Getting the best look to date at what goes on in a supernova-in-the- making should give astronomers information on why and how much the flickers of standard candlelight can vary, thus providing more accurate detail about the structure and dynamics of the universe.
“We jumped at the opportunity to study RS Ophiuchi because it occurs in a type of binary [double] star system; that is extremely rare,” Sokoloski says. “There are only four known.”
This system contains a giant red star and what is called a white dwarf star. The red giant is like our sun nearing the end of its life. The white dwarf resembles a sun-type star that has run out of hydrogen fuel. Its outer layers have floated away, leaving a dense core about the size of Earth, according to the National Aeronautics and Space Administration (NASA).
Gases from the red giant blow onto the white dwarf and build up on its surface.
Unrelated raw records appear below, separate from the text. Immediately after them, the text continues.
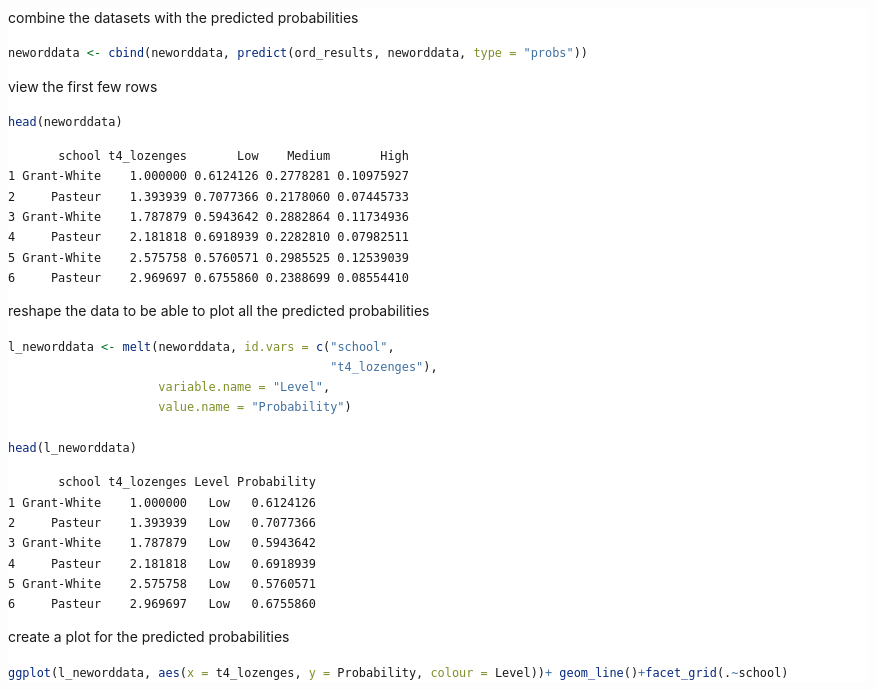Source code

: combine the datasets with the predicted probabilities

``` r
neworddata <- cbind(neworddata, predict(ord_results, neworddata, type = "probs"))
```

view the first few rows

``` r
head(neworddata)
```

           school t4_lozenges       Low    Medium       High
    1 Grant-White    1.000000 0.6124126 0.2778281 0.10975927
    2     Pasteur    1.393939 0.7077366 0.2178060 0.07445733
    3 Grant-White    1.787879 0.5943642 0.2882864 0.11734936
    4     Pasteur    2.181818 0.6918939 0.2282810 0.07982511
    5 Grant-White    2.575758 0.5760571 0.2985525 0.12539039
    6     Pasteur    2.969697 0.6755860 0.2388699 0.08554410

reshape the data to be able to plot all the predicted probabilities

``` r
l_neworddata <- melt(neworddata, id.vars = c("school",
                                             "t4_lozenges"), 
                     variable.name = "Level", 
                     value.name = "Probability") 

head(l_neworddata)
```

           school t4_lozenges Level Probability
    1 Grant-White    1.000000   Low   0.6124126
    2     Pasteur    1.393939   Low   0.7077366
    3 Grant-White    1.787879   Low   0.5943642
    4     Pasteur    2.181818   Low   0.6918939
    5 Grant-White    2.575758   Low   0.5760571
    6     Pasteur    2.969697   Low   0.6755860

create a plot for the predicted probabilities

``` r
ggplot(l_neworddata, aes(x = t4_lozenges, y = Probability, colour = Level))+ geom_line()+facet_grid(.~school)
```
From time to time, this activity triggers a runaway thermonuclear explosion. Such galactic hiccups are known as “novae.” But there’s lots more to come.
Instruments on a NASA satellite known as the Rossi X-ray Timing Explorer measured the mass of the white dwarf, which turns out to be about 1.4 times as big as our sun. That’s a critical size for such stars. When one reaches this size, it becomes so unstable it collapses on itself in the stupendous implosion then explosion that is called a “supernova.”
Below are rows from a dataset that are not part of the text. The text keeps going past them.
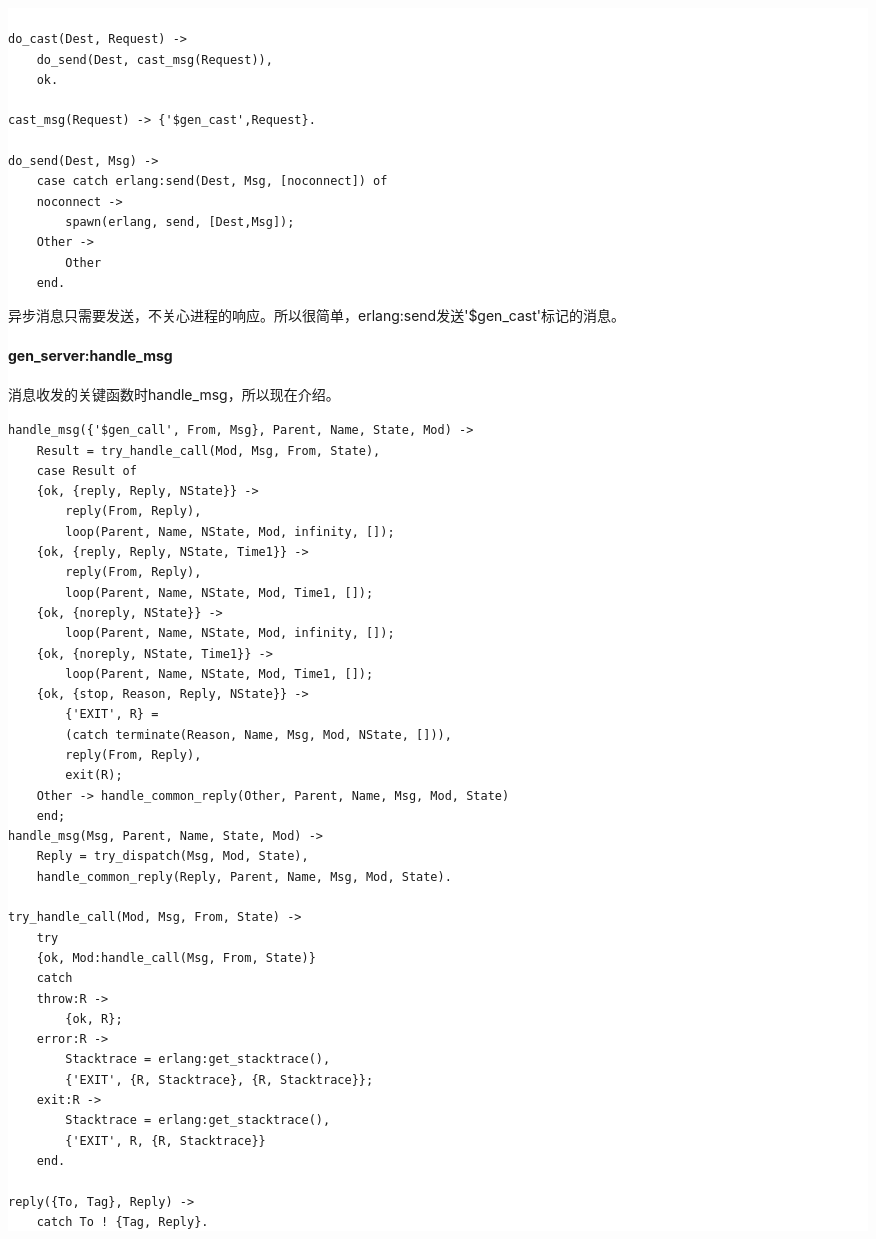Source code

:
 ```

do_cast(Dest, Request) -> 
    do_send(Dest, cast_msg(Request)),
    ok.
    
cast_msg(Request) -> {'$gen_cast',Request}.

do_send(Dest, Msg) ->
    case catch erlang:send(Dest, Msg, [noconnect]) of
	noconnect ->
	    spawn(erlang, send, [Dest,Msg]);
	Other ->
	    Other
    end.
```

异步消息只需要发送，不关心进程的响应。所以很简单，erlang:send发送'$gen_cast'标记的消息。

#### gen_server:handle_msg

消息收发的关键函数时handle_msg，所以现在介绍。

```
handle_msg({'$gen_call', From, Msg}, Parent, Name, State, Mod) ->
    Result = try_handle_call(Mod, Msg, From, State),
    case Result of
	{ok, {reply, Reply, NState}} ->
	    reply(From, Reply),
	    loop(Parent, Name, NState, Mod, infinity, []);
	{ok, {reply, Reply, NState, Time1}} ->
	    reply(From, Reply),
	    loop(Parent, Name, NState, Mod, Time1, []);
	{ok, {noreply, NState}} ->
	    loop(Parent, Name, NState, Mod, infinity, []);
	{ok, {noreply, NState, Time1}} ->
	    loop(Parent, Name, NState, Mod, Time1, []);
	{ok, {stop, Reason, Reply, NState}} ->
	    {'EXIT', R} = 
		(catch terminate(Reason, Name, Msg, Mod, NState, [])),
	    reply(From, Reply),
	    exit(R);
	Other -> handle_common_reply(Other, Parent, Name, Msg, Mod, State)
    end;
handle_msg(Msg, Parent, Name, State, Mod) ->
    Reply = try_dispatch(Msg, Mod, State),
    handle_common_reply(Reply, Parent, Name, Msg, Mod, State).
	
try_handle_call(Mod, Msg, From, State) ->
    try
	{ok, Mod:handle_call(Msg, From, State)}
    catch
	throw:R ->
	    {ok, R};
	error:R ->
	    Stacktrace = erlang:get_stacktrace(),
	    {'EXIT', {R, Stacktrace}, {R, Stacktrace}};
	exit:R ->
	    Stacktrace = erlang:get_stacktrace(),
	    {'EXIT', R, {R, Stacktrace}}
    end.
	
reply({To, Tag}, Reply) ->
    catch To ! {Tag, Reply}.
```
“One day RS Ophiuchi will explode,” says Koji Mukai, a NASA researcher. “What happened last February is just a hiccup, but it allowed us to weight the star [determine its mass] and showed us that it’s almost heavy enough to go off as a supernova” of the standard candle kind.
. . . Go
Interaction between gas exploding from the white dwarf and blowing from the red giant generated X-rays, radio waves, and other types of energetic emissions forceful enough to be easily detected 8,000 trillion miles away. Measurements of this flying debris offered a surprise. Astronomers assume that such debris moves outward in a spherical shell. But that’s not what happened. Seven weeks after the nova, radio waves revealed an expanding ring and two lobes of gas moving in opposite directions. That suggests twin jets of star leftovers spewing out to either side.
The shape of leftover trajectories is important because it helps astronomers understand the process that triggers nova explosions in the first place. Just how does the hot breath of a dying star blowing on its companion create hydrogen-bomb type violence that can be detected trillions of miles away?
Also, ejecta from such stellar violence is important because it contains many of the heavy elements in the universe, from iron through lead, gold, and uranium, which were created in the superheat and superpressure of the nova and supernovae forges. Without this process, life would not exist in the universe.
Sokoloski, Mukai, and their CfA colleagues, Gerald Luna and Scott Kenyon, reported their X-ray findings in the July 20 issue of the journal Nature. Results from ground-based telescopes will be published later by other researchers.
When do scientists think the Ophiuchi supernova will rock the universe? Of course, no one knows enough about what goes on out there to say. But the best guess is it will take thousands of years for the final bit of gas to accumulate and blow the white dwarf away. Meanwhile, these reports should stimulate many more astronomers to focus their attention on the constellation Ophiuchi.